I’ve just read through Kevin Rudd’s latest essay. My second exposure to the statistically prolific Rudd in writing – well, third if you count his recent blog on Climate Change. I have to admit that as with his February essay in The Monthly, I skimmed the final two ‘chapters’ having been worn down by the rhetoric, self-promotion and simple overload of data.
A few points which I extracted from the treatise:
- I find myself objecting to the allusion by Rudd that his government – and it’s by implication, not direct claim – the his government is centrist, while that which he took over from was clearly one of the Neo-Liberalist cabal. His government is NOT centrist, anymore than Howard’s was Neo-Liberalist. The Howard government was conservative. Right-wing conservative created in the character and ethos of Howard himself, by Howard. Rudd’s government is left-of-centre, while Rudd himself is right of centre. Rudd is attempting to create a centrist party styled upon his own ideology and belief patterns, with an understanding that factional elements within his party are always going to be pushing back. Good thing? Bad thing? A party and ideology in turmoil perhaps, but one which recognises the need to keep differences in check for the greater good. Not of Australians, but of the party itself in government. Something which can’t be said of the alternative government at the moment, although I believe that if Turnbull can feed his inner bastard and let it loose when necessary, he has the potential to shape a viable alternative.

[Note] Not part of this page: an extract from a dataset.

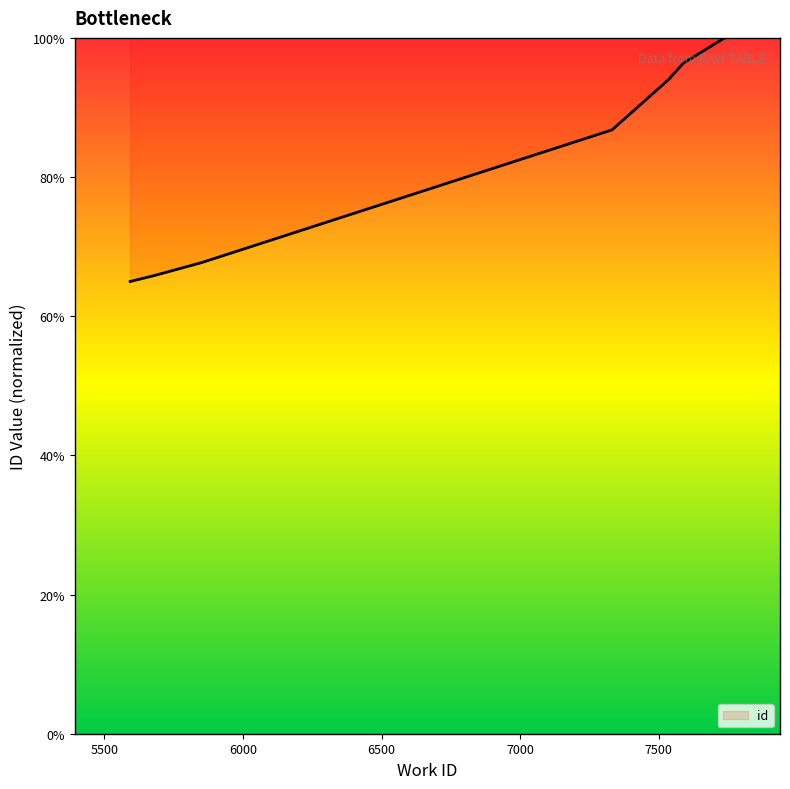

Is it true that the value at 7738 is 100.0?

True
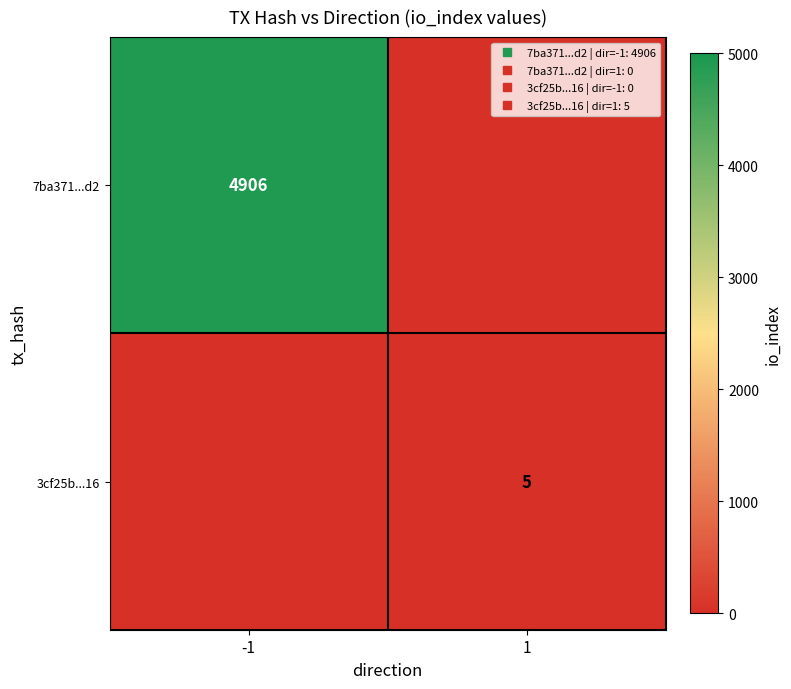

How many positive values does the 7ba371...d2 series have?

1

- Rudd’s essay is an attempt at garnering attention in the wake of his enemies disorder. In the early part of the essay, I gained a strong impression of ‘Jack Horner’. Rudd is pointing to the advice given his government by Treasury and the RBA, to “go early and go hard” on the economic stimulus, which is what the government did starting late 2008. Credit to them for actually listening and taking note of that advice, which is something their predecessors didn’t indulge in a whole lot. That single point aside, the bulk of the essay tends to state the bleeding obvious, padded with data and a whole lot of ‘look-at-me’ entreaties.
- There is a warning in the text of hard times to come, but it’s vague. We’re not out of the woods yet, unemployment will go higher, productivity is the key and we need to be ‘shovel-ready’ and all that sort of rhetoric. That’s what it is, rhetoric. Nothing substantial, yet not exactly boogey-man tactics either. Anyone who stops to consider the flow of events in past recessions will know the road back from public spending adventures in support of economic recovery is always long, full of bends, curves, ups and downs. All the Rudd essay does is put into text what he’s been stating as sound bites
In brief, a long-winded exercise in self-promotion, a mate-ish arm around the shoulder, a nod& wink and a “she’ll_be_right_mate_if_we_all_pitch_in” salve to the collective conscience of Australian voters. To all intents, we’re half way through the first term. They may go early in 2010, if the political climate [change?] proves beneficial, but I’m now starting to think not. Turnbull is smarter than most of his cohort, but much hinges on his inner bastard. Rudd’s has always been out & on show. It was only taking a break when he wrote this latest blurb.